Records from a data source

================================

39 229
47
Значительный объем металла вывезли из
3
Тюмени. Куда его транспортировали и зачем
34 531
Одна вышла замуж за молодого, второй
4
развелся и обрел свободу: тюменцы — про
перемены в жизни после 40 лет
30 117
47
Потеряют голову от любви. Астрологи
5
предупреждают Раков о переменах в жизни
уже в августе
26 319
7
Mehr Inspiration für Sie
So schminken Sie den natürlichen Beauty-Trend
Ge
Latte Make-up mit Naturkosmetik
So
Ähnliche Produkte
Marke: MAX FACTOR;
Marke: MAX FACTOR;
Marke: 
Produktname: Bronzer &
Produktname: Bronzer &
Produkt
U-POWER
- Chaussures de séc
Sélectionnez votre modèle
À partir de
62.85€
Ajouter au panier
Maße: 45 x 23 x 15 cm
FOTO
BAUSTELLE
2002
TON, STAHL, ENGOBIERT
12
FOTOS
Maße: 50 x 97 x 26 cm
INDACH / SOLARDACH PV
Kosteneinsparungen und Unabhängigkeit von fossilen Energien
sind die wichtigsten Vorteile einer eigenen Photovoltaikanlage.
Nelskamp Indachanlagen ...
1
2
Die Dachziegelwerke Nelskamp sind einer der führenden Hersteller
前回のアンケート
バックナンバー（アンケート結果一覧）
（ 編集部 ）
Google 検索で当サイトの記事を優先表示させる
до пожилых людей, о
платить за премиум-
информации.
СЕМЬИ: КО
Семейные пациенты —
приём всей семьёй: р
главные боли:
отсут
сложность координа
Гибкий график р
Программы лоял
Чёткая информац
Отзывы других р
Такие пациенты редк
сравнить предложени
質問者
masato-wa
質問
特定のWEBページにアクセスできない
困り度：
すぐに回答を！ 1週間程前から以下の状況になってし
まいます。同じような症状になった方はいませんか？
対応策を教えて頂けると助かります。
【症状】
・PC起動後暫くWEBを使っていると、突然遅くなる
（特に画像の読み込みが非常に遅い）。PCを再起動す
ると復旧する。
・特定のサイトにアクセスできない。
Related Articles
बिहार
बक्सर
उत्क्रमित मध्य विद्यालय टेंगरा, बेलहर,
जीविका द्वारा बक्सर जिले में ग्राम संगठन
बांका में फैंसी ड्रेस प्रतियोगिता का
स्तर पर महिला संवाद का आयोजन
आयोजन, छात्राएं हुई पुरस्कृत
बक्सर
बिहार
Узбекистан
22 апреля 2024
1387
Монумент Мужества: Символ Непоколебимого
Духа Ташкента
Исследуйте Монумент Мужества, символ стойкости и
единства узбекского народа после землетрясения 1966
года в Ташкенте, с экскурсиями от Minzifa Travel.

================================

### Problem statement
Among the entries above, the line containing "特定のWEBページにアクセスできない", the line containing "Исследуйте Монумент Мужества, символ", and all lines between them are to be restated word for word; nothing else belongs in the reply.

### Solution to this task
特定のWEBページにアクセスできない
困り度：
すぐに回答を！ 1週間程前から以下の状況になってし
まいます。同じような症状になった方はいませんか？
対応策を教えて頂けると助かります。
【症状】
・PC起動後暫くWEBを使っていると、突然遅くなる
（特に画像の読み込みが非常に遅い）。PCを再起動す
ると復旧する。
・特定のサイトにアクセスできない。
Related Articles
बिहार
बक्सर
उत्क्रमित मध्य विद्यालय टेंगरा, बेलहर,
जीविका द्वारा बक्सर जिले में ग्राम संगठन
बांका में फैंसी ड्रेस प्रतियोगिता का
स्तर पर महिला संवाद का आयोजन
आयोजन, छात्राएं हुई पुरस्कृत
बक्सर
बिहार
Узбекистан
22 апреля 2024
1387
Монумент Мужества: Символ Непоколебимого
Духа Ташкента
Исследуйте Монумент Мужества, символ стойкости и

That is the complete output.